I've started using an OOV feature (fires for each LM-OOV) together
with an open-vocabulary LM, and found that this improves the BLEU
score. Typically, the weight learned on the OOV feature (by MERT) is
quite a bit more negative than the default amount estimated during LM
training, but it is still far greater than the "avoid at all costs"
moses/joshua OOV default behavior. As a result, there is a small
increase in the number of OOVs in the output (I have not counted this
number). However, the I find that the bleu score increases a bit for
doing this (magnitude depends on a number of factors), and the "extra"

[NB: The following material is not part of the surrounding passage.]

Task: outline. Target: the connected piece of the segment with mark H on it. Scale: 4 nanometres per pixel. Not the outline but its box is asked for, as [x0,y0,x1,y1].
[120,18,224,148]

OOVs typically occur in places where the possible English translation
would have been completely nonsensical.
-Chris

On Sat, Mar 19, 2011 at 12:51 PM, Alexander Fraser
<[email protected]> wrote:
> Hi Folks,
>
> Is there some way to penalize LM-OOVs when using Moses+KenLM? I saw a
> suggestion to create an open-vocab LM (I usually use closed-vocab) but
> I think this means that in some context a LM-OOV could be produced in
> preference to a non LM-OOV. This should not be the case in standard
> phrase-based SMT (e.g., using the feature functions used in the Moses
> baseline for the shared task for instance). Instead, Moses should
> produce the minimal number of LM-OOVs possible.
>
> There are exceptions to this when using different feature functions.

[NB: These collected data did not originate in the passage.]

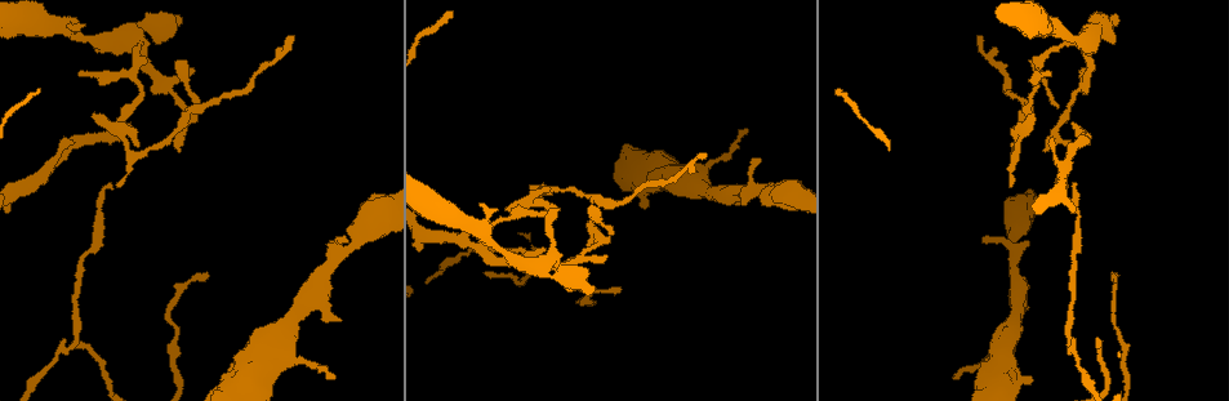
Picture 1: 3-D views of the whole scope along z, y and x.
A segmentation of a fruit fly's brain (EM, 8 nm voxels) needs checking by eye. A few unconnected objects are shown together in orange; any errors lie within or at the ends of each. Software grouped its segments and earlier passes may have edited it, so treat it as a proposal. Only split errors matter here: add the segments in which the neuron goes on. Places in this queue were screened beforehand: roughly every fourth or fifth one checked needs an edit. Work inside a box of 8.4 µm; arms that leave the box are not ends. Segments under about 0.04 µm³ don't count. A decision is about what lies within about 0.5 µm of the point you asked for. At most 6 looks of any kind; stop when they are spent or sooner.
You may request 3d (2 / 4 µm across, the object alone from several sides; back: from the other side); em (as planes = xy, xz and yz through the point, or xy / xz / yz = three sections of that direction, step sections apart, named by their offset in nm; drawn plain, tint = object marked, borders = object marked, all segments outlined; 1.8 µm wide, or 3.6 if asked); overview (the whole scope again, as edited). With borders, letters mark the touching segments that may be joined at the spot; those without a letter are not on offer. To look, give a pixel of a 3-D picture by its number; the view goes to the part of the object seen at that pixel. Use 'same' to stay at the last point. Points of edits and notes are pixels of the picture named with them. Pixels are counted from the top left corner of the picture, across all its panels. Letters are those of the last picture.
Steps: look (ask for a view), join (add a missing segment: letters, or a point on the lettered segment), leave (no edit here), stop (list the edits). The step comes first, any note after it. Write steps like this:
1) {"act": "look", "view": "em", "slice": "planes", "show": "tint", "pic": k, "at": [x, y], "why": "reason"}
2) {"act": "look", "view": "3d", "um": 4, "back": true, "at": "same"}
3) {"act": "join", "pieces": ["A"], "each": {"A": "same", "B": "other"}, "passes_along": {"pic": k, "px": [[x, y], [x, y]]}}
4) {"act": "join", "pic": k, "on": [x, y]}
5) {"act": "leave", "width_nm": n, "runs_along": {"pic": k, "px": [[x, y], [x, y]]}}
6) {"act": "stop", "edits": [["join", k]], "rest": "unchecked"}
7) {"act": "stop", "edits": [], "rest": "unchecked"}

> For instance, we have a paper on trading off transliteration vs
> semantic translation (for Hindi to Urdu translation), where the
> transliterations are sometimes LM-OOV, but still a better choice than
> available semantic translations (which are not LM-OOV). But the
> overall SMT models we used supports this specific trade-off (and it
> took work to make the models do this correctly, this is described in
> the paper).
>
> I believe for the other three LM packages used with Moses the minimal
> number of LM-OOVs is always produced. I've switched back to
> Moses+SRILM for now due to this issue. I think it may be the case that
> Moses+KenLM actually produces the maximal number of OOVs allowed by
> the phrases loaded, which would be highly undesirable. Empirically, it
> certainly produces more than Moses+SRILM in my experiments.